- _WHAT TO WORK ON_
Copy everything in the wine tasting notes from "The second variety" down to "and Sauvignon Blanc.", word for word.

- _TEXT SECTION_
Start of Block
2019 Rodney Strong Sauvignon Blanc Charlotte’s Home, Sonoma County, CA: Retail $15. Under screwcap. Sauvignon Blanc? Meh. That is my normal reaction, but when it is a Rodney Strong Charlotte’s Home, my mouth starts to water. Part of the reason? The people at Rodney Strong are wonderful, but the winery generally produces fantastic wines which are incredible values. Quite floral on the nose with some green apple, a bit of flint, and a touch of white pepper. The palate is balanced: fruit, tart, precise. Fifteen bucks? You bet. Excellent. 90 Points.
The second variety on display here today is perhaps the most popular red variety in the world, Cabernet Sauvignon. Another native to Southwest France (Bordeaux, again), despite what many may think, while some grape varieties can trace their history back several centuries, even millennia, Cabernet Sauvignon is a relative newcomer. It was created in the 17th Century by crossing Cabernet Franc and Sauvignon Blanc.
So yeah, Cabernet Sauvignon is the “child” of Sauvignon Blanc. There’s a handy pick-up line if we are ever allowed back in wine bars and you are the type that uses pick-up lines.
2019 Domaine Bousquet Cabernet Sauvignon Virgen, Tupungato, Uco Valley, Mendoza, Argentina: Retail $13. !00% Cabernet Sauvignon. Certified Organic. Under screwcap. While this is a relatively new line from Domaine Bousquet, I have been tasting their wines for several years now and I have always been impressed with the quality, particularly given the price. Red fruit and considerable funk (although I love the funk) on the nose. After a short time open, however, that funkiness seems to blow off leaving lovely red fruit, aromas of fresh rose petals, and a touch of green pepper. The palate is reserved–not overly fruity at all, with relatively high levels of acidity and a surprising amount of tannic grip on the backend. Very Good. 88 Points.
End of Block
- _MATERIAL SUPPLIED_
Start of Block
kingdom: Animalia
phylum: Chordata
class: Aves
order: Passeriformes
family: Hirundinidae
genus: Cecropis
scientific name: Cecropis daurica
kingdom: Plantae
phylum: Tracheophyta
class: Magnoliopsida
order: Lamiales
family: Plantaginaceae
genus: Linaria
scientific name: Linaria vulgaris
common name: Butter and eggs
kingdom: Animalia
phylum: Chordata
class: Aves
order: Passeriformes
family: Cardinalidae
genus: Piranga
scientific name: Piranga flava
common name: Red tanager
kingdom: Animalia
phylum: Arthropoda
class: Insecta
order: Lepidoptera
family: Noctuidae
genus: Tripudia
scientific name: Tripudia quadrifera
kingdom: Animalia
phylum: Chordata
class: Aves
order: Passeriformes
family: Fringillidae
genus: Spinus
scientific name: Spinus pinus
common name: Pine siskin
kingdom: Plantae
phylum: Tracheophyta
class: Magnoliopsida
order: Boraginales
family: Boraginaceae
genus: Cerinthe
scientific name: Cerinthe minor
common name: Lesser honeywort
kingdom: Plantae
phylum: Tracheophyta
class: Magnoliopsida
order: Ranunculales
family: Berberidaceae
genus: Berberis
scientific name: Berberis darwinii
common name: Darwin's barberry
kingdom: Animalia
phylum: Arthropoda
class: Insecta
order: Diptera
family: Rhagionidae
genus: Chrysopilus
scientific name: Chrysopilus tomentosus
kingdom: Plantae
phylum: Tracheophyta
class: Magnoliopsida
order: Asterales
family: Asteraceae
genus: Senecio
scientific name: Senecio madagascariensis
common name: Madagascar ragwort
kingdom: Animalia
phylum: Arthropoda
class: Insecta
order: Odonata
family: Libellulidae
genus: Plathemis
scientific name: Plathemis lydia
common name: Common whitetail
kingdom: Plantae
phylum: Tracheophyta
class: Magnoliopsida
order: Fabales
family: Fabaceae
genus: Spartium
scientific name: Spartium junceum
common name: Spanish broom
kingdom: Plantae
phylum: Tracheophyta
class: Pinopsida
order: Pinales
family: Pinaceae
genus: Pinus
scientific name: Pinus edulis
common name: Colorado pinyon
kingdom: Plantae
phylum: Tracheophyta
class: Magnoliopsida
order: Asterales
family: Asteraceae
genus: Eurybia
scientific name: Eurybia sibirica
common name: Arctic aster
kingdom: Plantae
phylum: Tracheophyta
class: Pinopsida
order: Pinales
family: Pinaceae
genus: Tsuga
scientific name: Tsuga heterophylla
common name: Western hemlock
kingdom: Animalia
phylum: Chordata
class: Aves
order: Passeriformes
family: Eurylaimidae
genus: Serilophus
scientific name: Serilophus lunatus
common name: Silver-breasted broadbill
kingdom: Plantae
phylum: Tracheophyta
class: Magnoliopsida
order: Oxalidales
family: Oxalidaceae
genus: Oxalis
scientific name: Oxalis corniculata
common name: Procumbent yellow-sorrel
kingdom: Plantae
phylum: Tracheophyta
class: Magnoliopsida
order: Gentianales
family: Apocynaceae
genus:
End of Block
- _RESPONSE BELOW_
The second variety on display here today is perhaps the most popular red variety in the world, Cabernet Sauvignon. Another native to Southwest France (Bordeaux, again), despite what many may think, while some grape varieties can trace their history back several centuries, even millennia, Cabernet Sauvignon is a relative newcomer. It was created in the 17th Century by crossing Cabernet Franc and Sauvignon Blanc.